Many have heard the gospel framed in terms of rescue.  God has to punish sinners, because God is holy, but Jesus has paid the price for our sin, and so we can have eternal life.  However true or untrue that is technically or theologically, what it can do is subtly teach people that Jesus rescues us from God.

Let’s be very clear, then: we do not need to be rescued from God.  God is the one who rescues us from death, sin, and destruction.  God is the rescuer.*

I love that.  We have this notion of God that God is “perfect” and our imperfections are going to “spoil” God’s perfect Heaven.  God cannot tolerate this.  But at the same time, we speak of God’s infinite love.  It isn’t intentional, but it certainly does lead one to believe that God’s love is, in fact, conditional, and that we need Jesus to “smooth things over” for us.  Not so!  That single quote from the book opened my own eyes to my failure to really grasp how big, how amazing, how loving God really is.  I’ve been living under the shadow of an angry God who stares down at me disapprovingly for all my faults and sins.  I’ve been asking Jesus to make me right, fearing to direct my prayers at God because he might be mad at me.  Suddenly, I’m ready to face the real God–the one who loves me, the one who rescues me.  I’m ready to really let God know me, to open the door of my heart wide and let that love come in.

Are you ready?

*from Love Wins, by Rob Bell, p. 182

What I'm Reading

A few days ago, I received my copy (kindly pre-ordered by my wonderful husband) of Brian McLaren’s new book, Naked Spirituality: A Life with God in 12 Simple Words.  If you haven’t bought a copy, then may I suggest that you go as quickly as you can and remedy that situation?  Even after only a few chapters, I am thoroughly captivated by by the book.
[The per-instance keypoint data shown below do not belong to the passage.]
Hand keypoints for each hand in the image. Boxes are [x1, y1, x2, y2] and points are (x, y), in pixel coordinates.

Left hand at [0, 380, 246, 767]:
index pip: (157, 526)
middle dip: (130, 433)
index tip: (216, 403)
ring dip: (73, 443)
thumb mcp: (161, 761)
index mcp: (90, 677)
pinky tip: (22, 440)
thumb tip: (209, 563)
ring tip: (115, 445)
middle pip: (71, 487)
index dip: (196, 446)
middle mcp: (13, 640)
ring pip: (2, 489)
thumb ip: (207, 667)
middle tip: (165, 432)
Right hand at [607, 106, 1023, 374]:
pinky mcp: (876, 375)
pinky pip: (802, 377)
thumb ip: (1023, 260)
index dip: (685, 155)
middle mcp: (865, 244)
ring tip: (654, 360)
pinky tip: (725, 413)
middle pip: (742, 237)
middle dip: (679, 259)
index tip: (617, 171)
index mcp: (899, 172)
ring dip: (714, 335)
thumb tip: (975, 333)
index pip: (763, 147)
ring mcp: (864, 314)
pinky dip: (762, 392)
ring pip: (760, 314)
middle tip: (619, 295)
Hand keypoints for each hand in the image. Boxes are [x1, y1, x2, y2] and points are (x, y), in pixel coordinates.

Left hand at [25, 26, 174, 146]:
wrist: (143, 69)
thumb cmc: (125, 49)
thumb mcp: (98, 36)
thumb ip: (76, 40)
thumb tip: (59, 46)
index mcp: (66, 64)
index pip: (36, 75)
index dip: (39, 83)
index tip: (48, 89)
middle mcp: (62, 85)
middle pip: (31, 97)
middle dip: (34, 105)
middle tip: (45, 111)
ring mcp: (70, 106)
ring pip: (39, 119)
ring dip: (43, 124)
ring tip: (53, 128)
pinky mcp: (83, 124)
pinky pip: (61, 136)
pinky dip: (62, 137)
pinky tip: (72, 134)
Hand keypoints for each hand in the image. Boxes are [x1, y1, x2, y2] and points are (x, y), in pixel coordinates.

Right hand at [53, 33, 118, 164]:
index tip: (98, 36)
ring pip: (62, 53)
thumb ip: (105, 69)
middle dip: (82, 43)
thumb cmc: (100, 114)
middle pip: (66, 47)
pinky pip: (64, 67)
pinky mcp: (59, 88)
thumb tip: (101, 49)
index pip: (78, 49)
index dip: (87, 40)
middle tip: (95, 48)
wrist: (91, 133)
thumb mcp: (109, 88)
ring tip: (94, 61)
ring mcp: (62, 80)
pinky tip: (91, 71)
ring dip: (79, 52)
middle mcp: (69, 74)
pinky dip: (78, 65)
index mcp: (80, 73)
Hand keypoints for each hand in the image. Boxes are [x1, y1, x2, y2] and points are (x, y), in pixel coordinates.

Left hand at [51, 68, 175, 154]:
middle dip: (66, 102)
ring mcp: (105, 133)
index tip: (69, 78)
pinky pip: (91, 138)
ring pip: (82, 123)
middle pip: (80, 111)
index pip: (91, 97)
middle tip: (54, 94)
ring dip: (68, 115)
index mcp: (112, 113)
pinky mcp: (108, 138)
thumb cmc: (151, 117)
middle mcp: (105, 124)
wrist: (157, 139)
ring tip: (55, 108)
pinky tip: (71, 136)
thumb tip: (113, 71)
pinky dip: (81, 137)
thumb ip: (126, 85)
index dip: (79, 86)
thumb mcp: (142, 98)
I will reserve my final review for when I have finished the whole book.  This may take some time, however.  It isn’t the kid of book that one can devour like a novel.  It also isn’t the kind of book one can read methodically, as with a factual or philosophical text.  No, this is a book that must be experienced, savored, and fully appreciated.  That is what I am now doing, so have patience and I will eventually be able to give a good assessment.

In the meantime, I wanted to share something meaningful that occurred to me as I was reading the first few chapters.  If you haven’t read anything about the book, I will share at least this much.  (I don’t want to give away too much and spoil its unfolding, lessening your enjoyment.)  Each pair of chapters deal with a particular concept or word which makes up a part of the inner spiritual life.  The first few chapters are all setting the stage for these later specifics.
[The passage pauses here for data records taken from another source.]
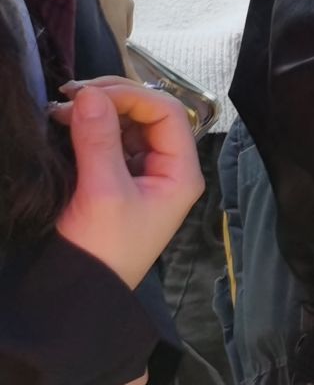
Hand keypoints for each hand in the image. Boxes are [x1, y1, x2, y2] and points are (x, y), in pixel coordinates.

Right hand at [48, 79, 203, 288]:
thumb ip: (98, 141)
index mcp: (181, 173)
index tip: (90, 93)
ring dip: (98, 110)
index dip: (132, 96)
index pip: (169, 114)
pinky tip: (64, 122)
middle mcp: (168, 169)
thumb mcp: (102, 193)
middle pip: (150, 114)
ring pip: (128, 124)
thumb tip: (89, 94)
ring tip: (61, 110)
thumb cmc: (103, 249)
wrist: (81, 291)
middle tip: (70, 96)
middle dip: (112, 99)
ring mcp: (143, 173)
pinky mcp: (117, 178)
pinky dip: (89, 126)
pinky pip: (110, 139)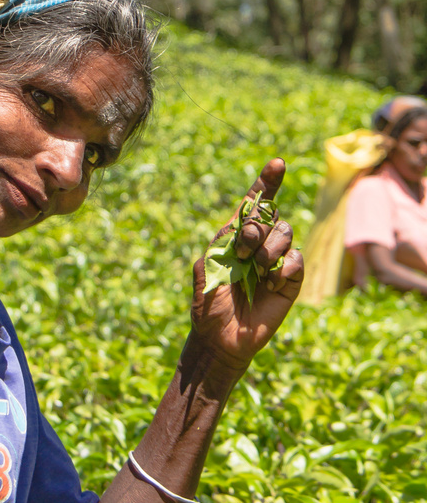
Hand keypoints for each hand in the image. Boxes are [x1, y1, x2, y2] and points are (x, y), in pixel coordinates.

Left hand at [190, 158, 302, 369]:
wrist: (221, 339)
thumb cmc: (209, 305)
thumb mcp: (206, 268)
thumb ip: (221, 242)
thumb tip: (241, 226)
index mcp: (236, 238)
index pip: (255, 205)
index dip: (266, 183)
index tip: (277, 164)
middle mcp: (259, 245)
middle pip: (272, 215)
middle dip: (257, 228)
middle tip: (241, 251)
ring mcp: (276, 262)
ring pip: (286, 233)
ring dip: (270, 248)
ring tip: (257, 270)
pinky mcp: (290, 281)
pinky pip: (297, 260)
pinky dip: (285, 268)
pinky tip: (272, 283)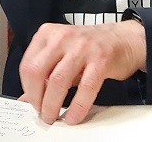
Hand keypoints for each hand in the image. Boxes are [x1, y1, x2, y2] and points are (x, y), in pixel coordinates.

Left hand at [18, 20, 146, 124]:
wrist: (124, 39)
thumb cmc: (89, 47)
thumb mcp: (62, 53)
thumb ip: (44, 73)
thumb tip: (27, 98)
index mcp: (48, 33)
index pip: (27, 64)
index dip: (27, 88)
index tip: (31, 101)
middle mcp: (63, 38)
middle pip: (37, 71)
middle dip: (36, 98)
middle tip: (40, 112)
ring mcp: (82, 48)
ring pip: (58, 81)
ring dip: (52, 105)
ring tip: (53, 116)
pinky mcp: (101, 61)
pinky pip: (85, 88)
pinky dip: (77, 107)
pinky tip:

Anyway, I found the chapter on the names for God to be very meaningful.  What struck me was how many ways there are to understand the character and nature of God, yet how infrequently we draw on these, especially in prayer.  We tend to being our prayers using this selection of words: God, Father, Lord, Jesus, and, occasionally, Spirit.  But we don’t necessarily even add adjectives to those words.  We may indeed be missing out on a fairly simple, and perhaps obvious, way to connect with God.

Broadening our approach may help others connect, too.  For example, it may be difficult for some people to begin their spiritual journey by praying to the Father.  Many people have had difficult or non-existent relationships with their earthly fathers, making it hard to relate to and understand a Heavenly Father.  That leaves fewer options, which is no small thing when there is an appearance of limited choices to start.

Although we might describe the attributes of God, we rarely use those attributes to name God.  But what if we were instead to use those descriptors as titles?  Instead of describing how God has created everything, we might address our prayers to the Creator.  The same goes for other attributes of God–most of the adjectives we use can be altered slightly to become names.

I don’t know how this would work in practice; there is a case to be made that it could be confusing for some new believers.  Somehow, though, I think the benefits ultimately outweigh the risks.  I, for one, have begun to put it into practice in my own prayers, and I have noticed that even such a seemingly simple change has dramatically altered my quiet time with God.